Harper sighed. “Oh, Adri.” She had been wrung dry by the events of the last twelve hours—maybe the last nine years—and at the end of all of her fears, she found that she wasn't so much scared as she was exhausted. Coming clean felt like letting go, and though it pained her to know that Adri was hurting, in a way Harper felt freer, lighter than she had in years. Never mind the horrible muck of the place where they found themselves, the telling and the regret and the blame, or the fact that if (when?) Sawyer was caught he'd take his revenge and shout the truth to the whole wide world. Because whether or not Adri was willing to admit it, Harper knew what she knew. She had felt David's chest beneath her hands. Its gaping absence when he fell.

“You don't believe me, do you?” Adri was saying.

Harper blinked, came to. She had heard every word, but all at once she wasn't sure that she had been listening. “What do you mean?” she asked.

“I'm telling you that it's my fault.” Adri's voice cracked on the last two words, and although it didn't seem she had any tears left to cry, she was blanched white, and Harper put out a hand to steady her.

“What are you talking about?” Harper asked. “None of this is your fault. None of it.”

“You're wrong,” Adri whimpered, shaking her head from side to side, looking as if she was trying to dislodge the thoughts that plagued her. “You're so wrong, Harper. It's all my fault because I knew that he was suicidal. I knew, and I didn't stop him. I didn't save him.”

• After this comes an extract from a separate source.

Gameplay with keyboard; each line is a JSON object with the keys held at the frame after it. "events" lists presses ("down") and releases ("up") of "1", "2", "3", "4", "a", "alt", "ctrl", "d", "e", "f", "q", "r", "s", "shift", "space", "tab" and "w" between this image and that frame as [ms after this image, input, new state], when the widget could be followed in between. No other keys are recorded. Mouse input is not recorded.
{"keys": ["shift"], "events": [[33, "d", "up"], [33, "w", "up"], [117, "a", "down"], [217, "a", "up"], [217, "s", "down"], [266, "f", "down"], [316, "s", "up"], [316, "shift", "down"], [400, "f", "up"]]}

Harper shushed her friend. “Don't be silly. David wasn't suicidal.”

“Yes, he was.”

“Fine. He was. But he didn't jump.”

“Yes, he did. And when he hit the water, I let him drown.” Adri was staring at the fence post blindly, and as Harper came closer she clutched at her clothes, her hands. A blind woman feeling for sight. “I could have saved him,” she said. “But he hurt me. And I was so, so angry at him. I let him drown.”

Harper stroked Adri's blood-stiffened hair. “That's not true,” she said, lacing her voice with as much calm, as much comfort as she could muster. “David didn't drown, Adri. He was dead the instant he hit the water. The force of the fall, the way he landed . . . No one could have survived it.”

But Adri wouldn't hear it. “I just sat there. I watched it all happen.”

“That's not how—”

“I was a registered nurse. I could have done something. But you were there for him,” Adri broke in. “You climbed down from the cliff while I sat paralyzed in the lawn chair. You waded into the water and pulled him out. You held him for hours. Until the helicopter came.”

Dazed, Harper floundered for words. Tried to speak but couldn't, then tried again. It was no use. Nothing she could say would set things right. The earth was hung askew. She didn't know where to begin.

They sat in silence for a minute or two until Harper finally gathered her wits. She summoned the fortitude to take Adri's
chin in her hand. “Look at me,” she commanded with far more authority than she felt. “Adri, honey, look at me.”

She did. For several long seconds, the two former best friends locked eyes. Everything they had loved and lost, all the hope they had forfeited and the years that came between were contained in the breadth and depth and width of their gaze. “Adri,” Harper said, “I need you to listen to me. You're remembering it wrong.”